Flood damages in the United States continue to increase despite large investments to control stormwater. The rate at which flood damages are increasing significantly outpaces precipitation trends leaving societal trends largely to blame. Population growth and development within flood vulnerable areas such as floodplains and coastal regions is a large driver of the rising cost of floods. Not only does building in risky areas increase the likelihood of damage, but it also displaces and fragments natural habitats such as wetlands that provide flood attenuation as an ecosystem service. Efforts to mitigate flood damage have historically favored resistance based strategies. However the damages avoided through the use of flood control infrastructure (FCI) are often offset by their tendency to attract development into the stream corridor and increase downstream flood risk. The outcome of resistance based strategies to flooding, some have argued, has resulted in a loss of flood resilience. Despite such knowledge there have been no studies that have examined how these human-stream corridor interactions effect flood risk systematically. This study addresses this by using cross sectional regression models to isolate the influence of natural habitat modifications, FCI, and open space preservation on insured flood loss from 2006-2010 within the stream corridors of 273 developed watersheds along the Gulf of Mexico.
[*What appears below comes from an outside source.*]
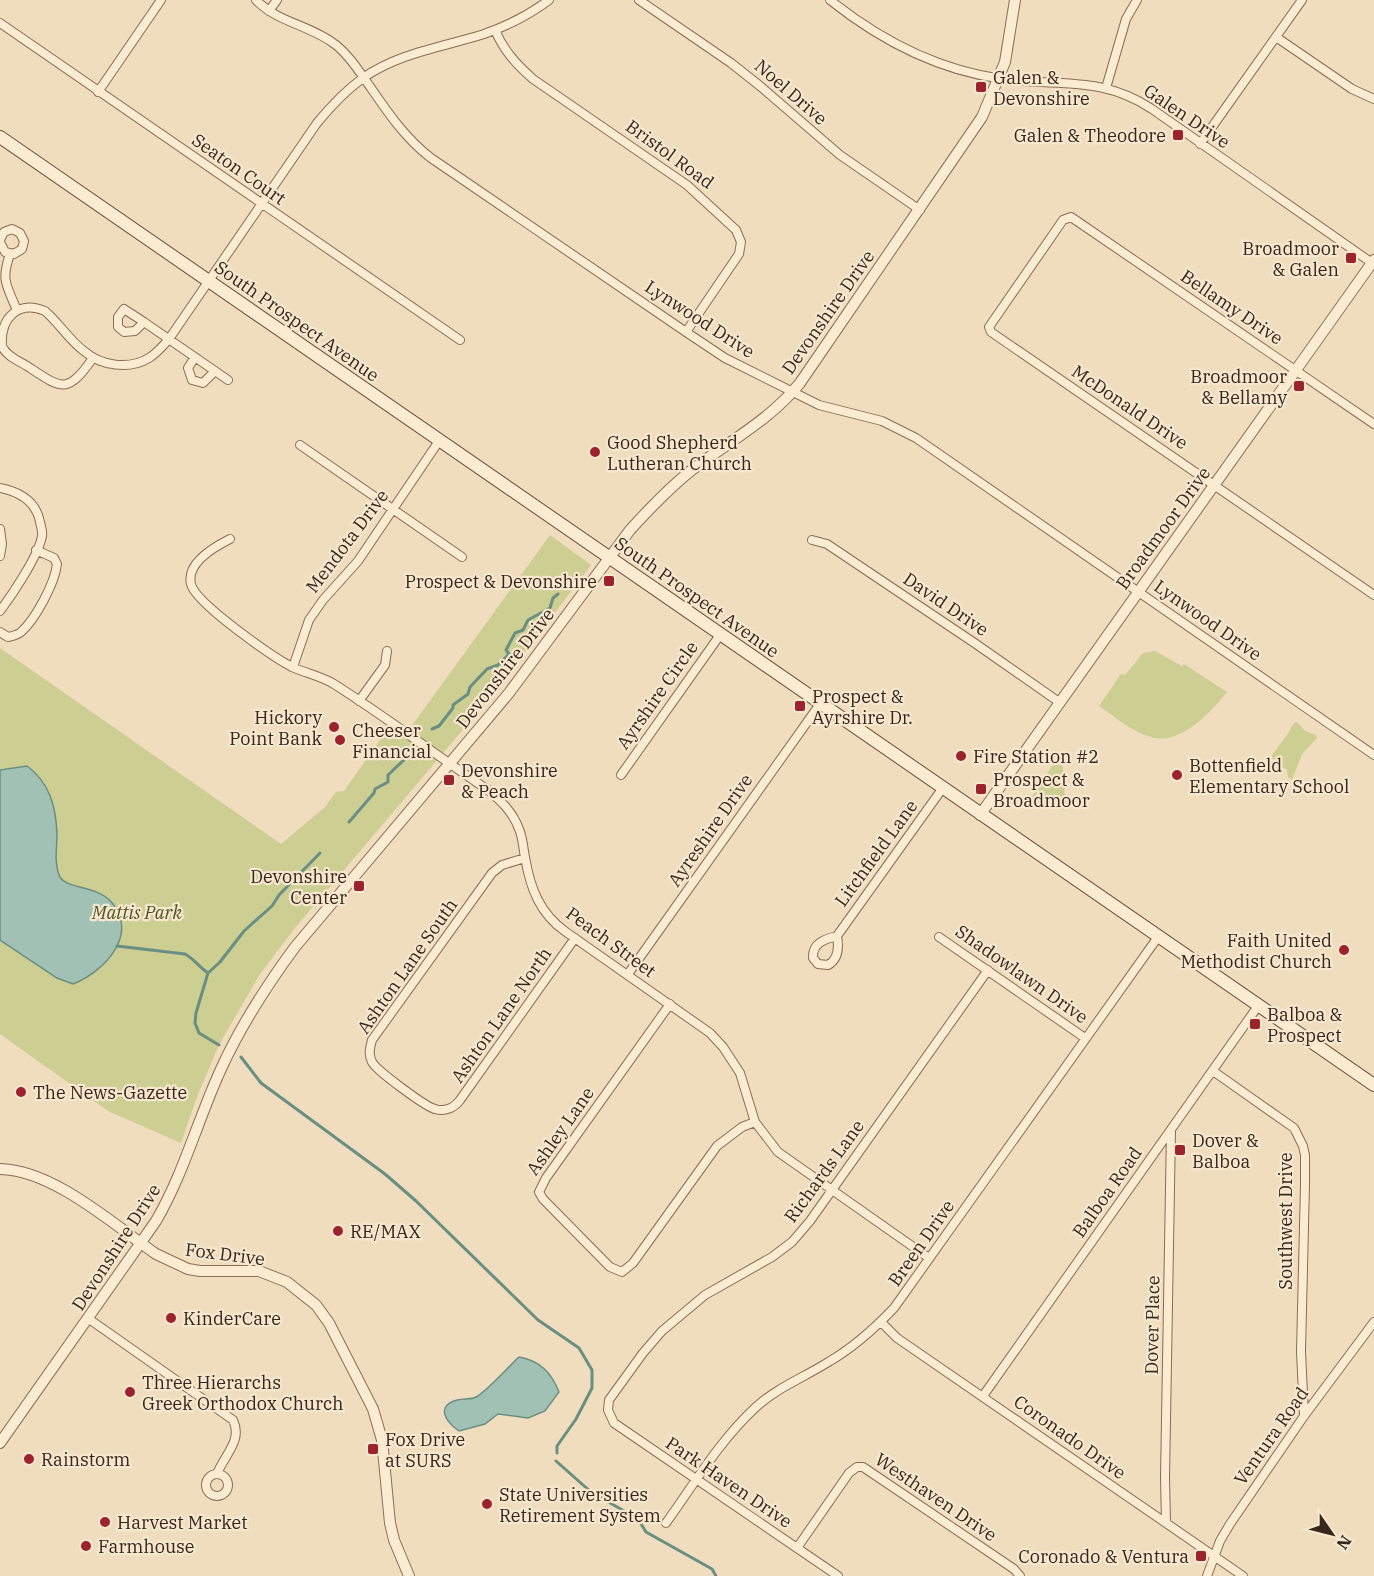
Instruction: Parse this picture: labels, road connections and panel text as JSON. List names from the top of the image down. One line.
{"streets":{"main road":["South Prospect Avenue"],"street":["Noel Drive","Galen Drive","Bristol Road","Seaton Court","Bellamy Drive","Devonshire Drive","Lynwood Drive","McDonald Drive","Broadmoor Drive","Mendota Drive","David Drive","Ayrshire Circle","Ayreshire Drive","Litchfield Lane","Peach Street","Ashton Lane South","Shadowlawn Drive","Ashton Lane North","Ashley Lane","Richards Lane","Balboa Road","Southwest Drive","Breen Drive","Fox Drive","Dover Place","Ventura Road","Coronado Drive","Park Haven Drive","Westhaven Drive"]},"crossings":[["Noel Drive","Devonshire Drive"],["Galen Drive","Devonshire Drive"],["Galen Drive","Broadmoor Drive"],["Bristol Road","Lynwood Drive"],["Bellamy Drive","McDonald Drive"],["Bellamy Drive","Broadmoor Drive"],["Devonshire Drive","Lynwood Drive"],["Devonshire Drive","South Prospect Avenue"],["Devonshire Drive","Peach Street"],["Devonshire Drive","Fox Drive"],["Lynwood Drive","Broadmoor Drive"],["South Prospect Avenue","Broadmoor Drive"],["South Prospect Avenue","Mendota Drive"],["South Prospect Avenue","Ayrshire Circle"],["South Prospect Avenue","Ayreshire Drive"],["South Prospect Avenue","Litchfield Lane"],["South Prospect Avenue","Balboa Road"],["South Prospect Avenue","Breen Drive"],["McDonald Drive","Broadmoor Drive"],["Broadmoor Drive","David Drive"],["Mendota Drive","Peach Street"],["Ayreshire Drive","Peach Street"],["Peach Street","Ashton Lane South"],["Peach Street","Ashton Lane North"],["Peach Street","Ashley Lane"],["Peach Street","Richards Lane"],["Peach Street","Breen Drive"],["Ashton Lane South","Ashton Lane North"],["Shadowlawn Drive","Richards Lane"],["Shadowlawn Drive","Breen Drive"],["Richards Lane","Park Haven Drive"],["Balboa Road","Southwest Drive"],["Balboa Road","Dover Place"],["Balboa Road","Coronado Drive"],["Southwest Drive","Ventura Road"],["Breen Drive","Coronado Drive"],["Breen Drive","Park Haven Drive"],["Dover Place","Coronado Drive"],["Ventura Road","Coronado Drive"],["Park Haven Drive","Westhaven Drive"]],"parks":["Mattis Park"],"places":{"transit":["Galen & Devonshire","Galen & Theodore","Broadmoor & Galen","Broadmoor & Bellamy","Prospect & Devonshire","Prospect & Ayrshire Dr.","Devonshire & Peach","Prospect & Broadmoor","Devonshire Center","Balboa & Prospect","Dover & Balboa","Fox Drive at SURS","Coronado & Ventura"],"other":["Good Shepherd Lutheran Church","Hickory Point Bank","Cheeser Financial","Fire Station #2","Bottenfield Elementary School","Faith United Methodist Church","The News-Gazette","RE/MAX","KinderCare","Three Hierarchs Greek Orthodox Church","Rainstorm","State Universities Retirement System","Harvest Market","Farmhouse"]},"north":"bottom right"}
Results indicate that stream hardening and the fragmentation of natural habitat significantly increase flood damage within the stream corridor, whereas efforts to preserve open space translate into significant savings in terms of damages avoided. These findings support the treatment of stream corridors as complex socio-ecological systems consisting of dynamic human-environment interactions. Instead of attempting to eliminate flood disturbances with costly resistance based infrastructure, cities should instead focus on flood resilience that leverages existing ecological systems and non-structural, avoidance based mitigation approaches to prevent flood damage.